Def f (s_x): loss = np. zeros (2) y_probs = clf. predict_proba (X_test) [:, 1] thres = s_x # This can be set to whatever you 'd like y_pro = np. zeros (y_probs.shape) y_pro [y_probs> thres] = 1. cm = confusion_matrix (y_test, y_pro) counts = sum (cm) count = sum (counts) if counts [0]> 0: loss [0] = float (cm [0, 1]) /count else: loss [0] = 0.01 if counts [1]> 0: loss [1] = float (cm [1, 0])/count else: loss [1] = 0.01 return loss #0.1 to 0.9 x = np. linspace (0.1, 0.9, 100) # x Input f (x). The result is y = np. array ([f (I) for I in x]) # visualize plt. plot (x, y) plt. show ()
Amount. Continue to use 0.7.
0x05 conclusion
This is a Series. Maybe I don't have anyone to believe this. It's a bit messy at the beginning.

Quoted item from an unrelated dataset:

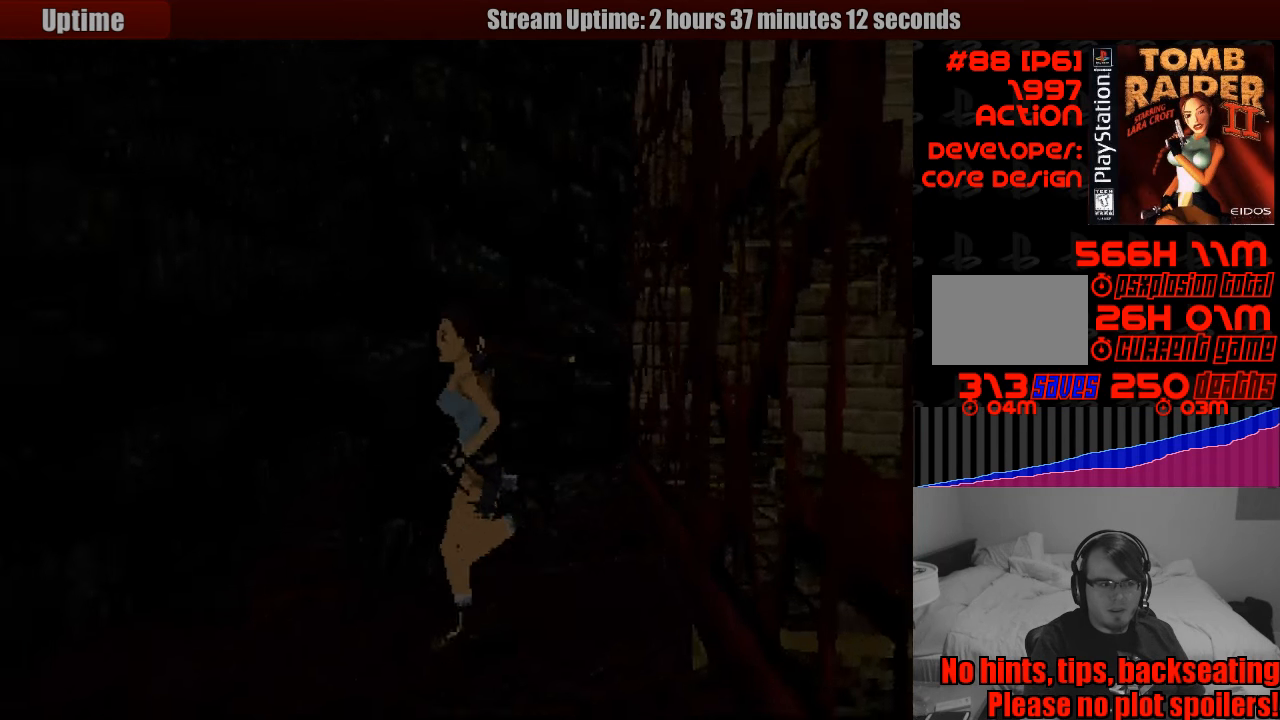
{"buttons": [], "events": [[166, "DPAD_UP", "up"], [233, "DPAD_UP", "down"], [383, "DPAD_UP", "up"]]}
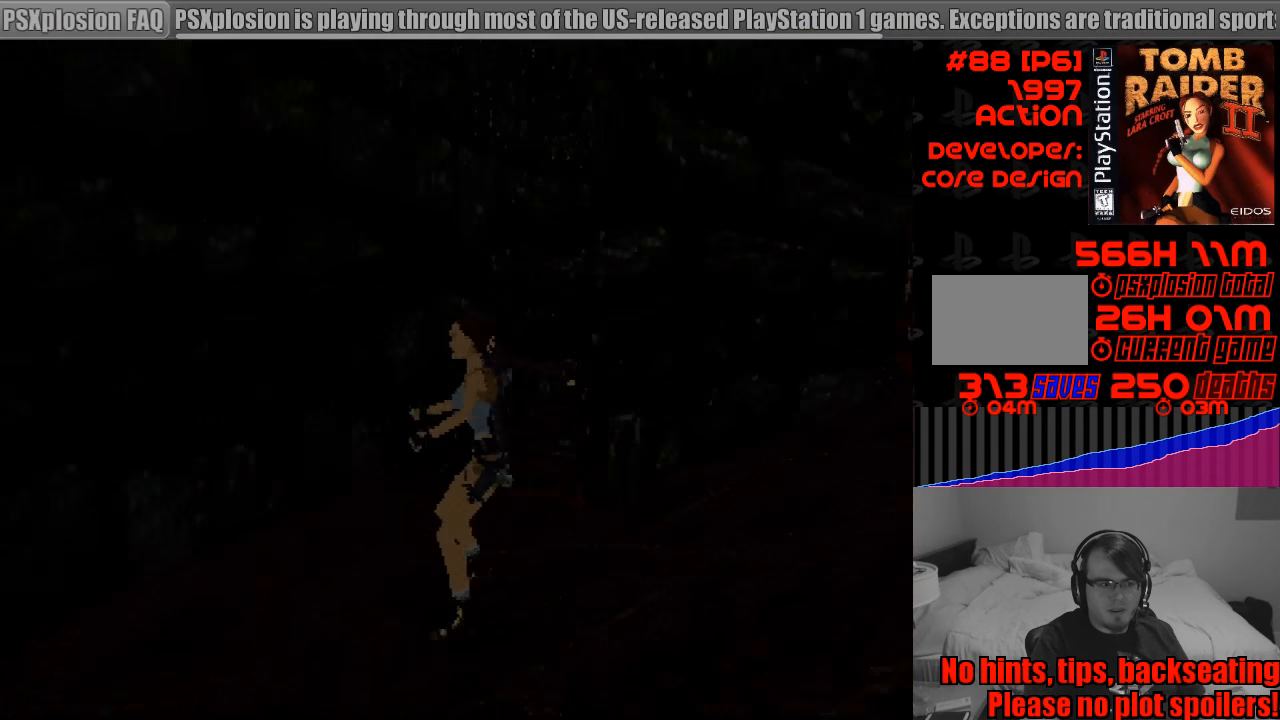
{"buttons": ["DPAD_UP"], "events": [[433, "DPAD_UP", "down"]]}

I don't know who said the last old saying, but everyone is talking about it every day.
80% of the performance of data mining projects depends on Feature Engineering, and the remaining 20% depends on other parts such as models. Also, the performance ceiling of data mining projects is determined by Feature Engineering, the degree of closeness to the upper limit is determined by the model.